On March 31, 2017, Arizona Governor Doug Ducey signed legislation paving the way for 5G technology deployment throughout the state. This law, the first of its kind passed by a state government, streamlines the permitting process and reduces the administrative burdens to build the small cell infrastructure necessary for 5G deployment. According to Gov. Ducey, “The legislation, by making it easier to add capacity to existing wireless networks, and thus, improve our infrastructure, will go a long way in solidifying our reputation as a state where new and exciting tech companies can set up shop and flourish.”
Other states are passing similar initiatives including Colorado, Delaware, Florida, Iowa, Indiana, Kansas, Ohio, Minnesota, North Carolina, Texas, Rhode Island, and Virginia. While each state has its own individual take on how to best enable 5G deployment, there are four common elements to each of the bills they passed: 1) expedited timeline for application processing; 2) reduced and capped fees for right-of-way use and applications; 3) presumed application approval and limited scope for local governments to deny requests; and, 4) prohibited or limited zoning authority over attachments and new poles.

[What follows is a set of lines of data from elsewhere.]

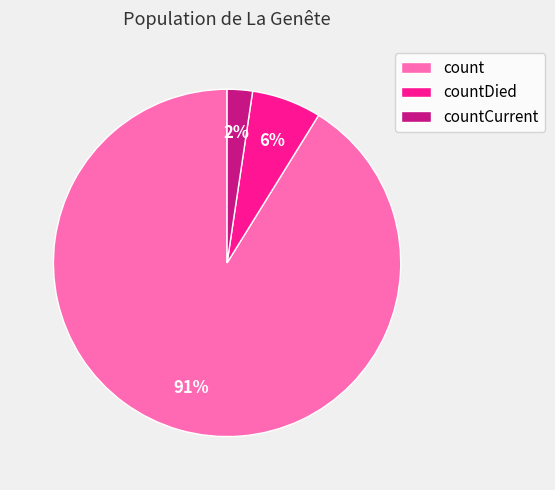

Which slice is the largest?

count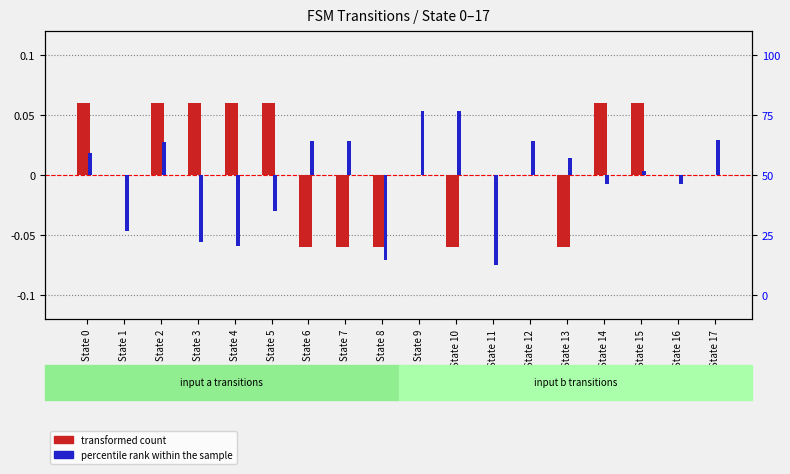

Reading left to right, what are all the values shown in this chart?

transformed count: State 0=0.1	State 1=0.0	State 2=0.1	State 3=0.1	State 4=0.1	State 5=0.1	State 6=-0.1	State 7=-0.1	State 8=-0.1	State 9=0.0	State 10=-0.1	State 11=0.0	State 12=0.0	State 13=-0.1	State 14=0.1	State 15=0.1	State 16=0.0	State 17=0.0
percentile rank within the sample: State 0=9.4	State 1=-23.0	State 2=13.7	State 3=-27.7	State 4=-29.7	State 5=-14.8	State 6=14.5	State 7=14.1	State 8=-35.2	State 9=27.0	State 10=26.6	State 11=-37.5	State 12=14.1	State 13=7.0	State 14=-3.5	State 15=2.0	State 16=-3.5	State 17=14.8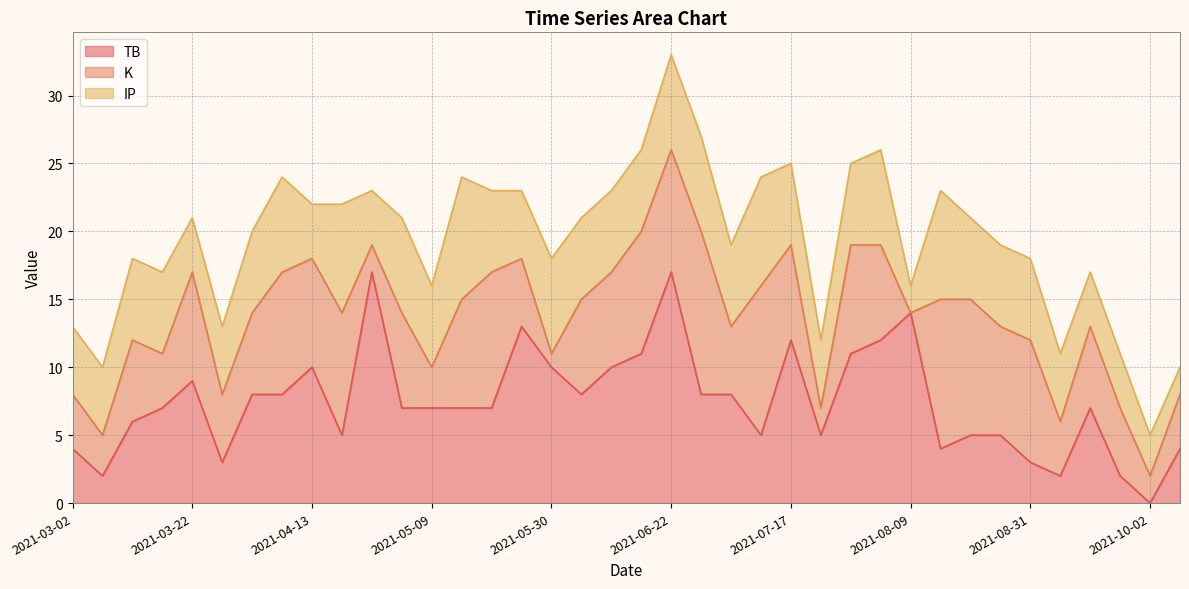

Which series has the largest total across all categories?

TB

Yet, streamlining processes at the state level is only one part of the equation for reducing the regulatory footprint on telecommunications. Federal Communications Commission (FCC) Commissioner Brendan Carr, who has led the charge at the agency on 5G deployment, has indicates that deploying 5G across the country could add 3 million new jobs, $275 billion in private sector network investment, and result in $500 billion being added to the GDP. But he has also noted that “A key obstacle [to 5G] is our country’s outdated infrastructure regulations, which were written for previous generations of wireless technology.”
Modernizing infrastructure regulations will be key to moving any new technology forward, whether wireless or wireline. On March 1, 2018, FCC Chairman Ajit Pai announced the agenda items for the March monthly FCC meeting. Noting that many of the FCC’s rules are designed for large cell towers rather than low-powered small cells, among the items under consideration at the March 22, 2018 meeting will be consideration of a Second Report and Order to clarify and modify procedures for NHPA/NEPA reviews for wireless infrastructure deployments. It is hoped that reducing the number of these types of reviews will reduce costs and speed deployment of new wireless networks.